En tant que deuxième pilier de la Responsabilité technologique des Entreprises, la gouvernance de l'innovation est donc la clef du leadership économique. Le modèle est celui des dynamiques concurrentielles schumpetériennes, selon lesquelles le vainqueur de la course à l'innovation (ou à l'intégration des gouvernances innovantes) valorise au mieux son activité. Évoluer ou laisser sa place ? Dans un contexte de remise en cause inédit, la logique darwinienne est encore plus vraie pour les Gouvernements et les institutions internationales. Alors à quand un nouveau traité de Johannesburg dédié à ces enjeux ?

La clef de l'innovation reste la créativité

Le troisième pilier de la Responsabilité technologique des Entreprises, c'est enfin la créativité. La formule de Jacques Séguéla est un bon résumé : « tech sans affect n'est que ruine de l'âme ». L'innovation, qu'elle soit technologique, sociale ou par exemple environnementale, doit d'abord être un outil d'engagement. Et pour ce faire, créer l'émotion et l'empathie. En cela, la créativité est à l'innovation une sorte de supplément d'âme équitable ; un ensemble de valeurs qui font économiquement la différence sur la durée.
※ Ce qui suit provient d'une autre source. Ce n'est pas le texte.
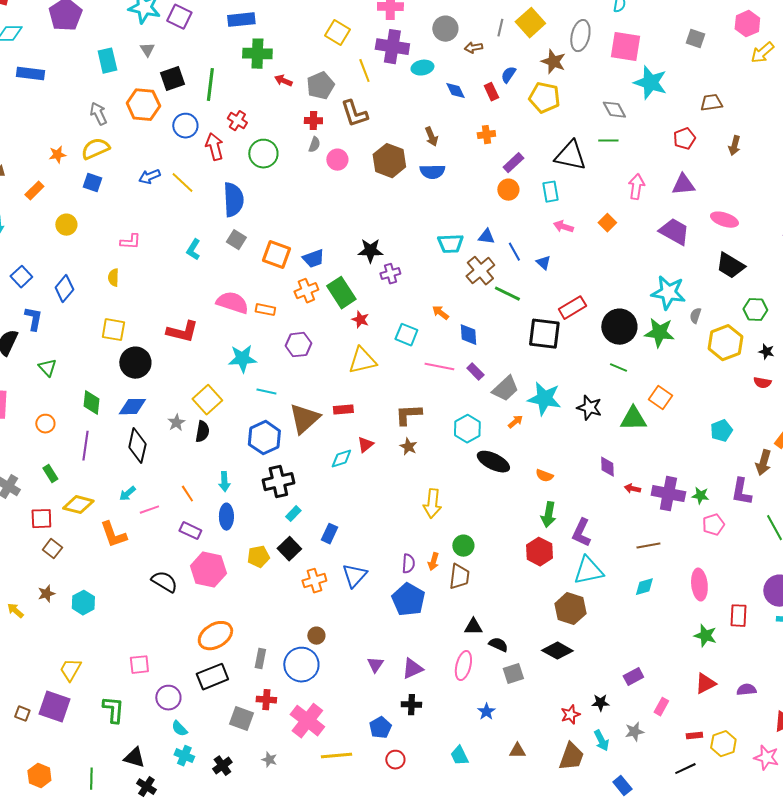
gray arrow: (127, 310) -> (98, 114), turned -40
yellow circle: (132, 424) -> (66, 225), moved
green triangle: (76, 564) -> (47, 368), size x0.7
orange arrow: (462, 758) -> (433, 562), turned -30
Car si nos entreprises, collectivités et gouvernements se meurent, c'est parce qu'ils ne savent plus innover, se réinventer, se questionner. La prise en compte réelles de leur Responsabilité technologique au sein de leurs plans de développement est donc une urgence, qui plus est dans les contextes de crise. Une urgence qui ne peut être comblée que par le déploiement d'« objectif de développement technologiques », à l'image des Objectifs de Développement Durables (ODD) d'hier. Et qui fera la différence dans quelques années lorsque les entreprises découvriront que oui, comme la RSE hier, la Responsabilité Technologique des Entreprises n'est pas qu'un vernis de bonne conscience mais un catalyseur de business.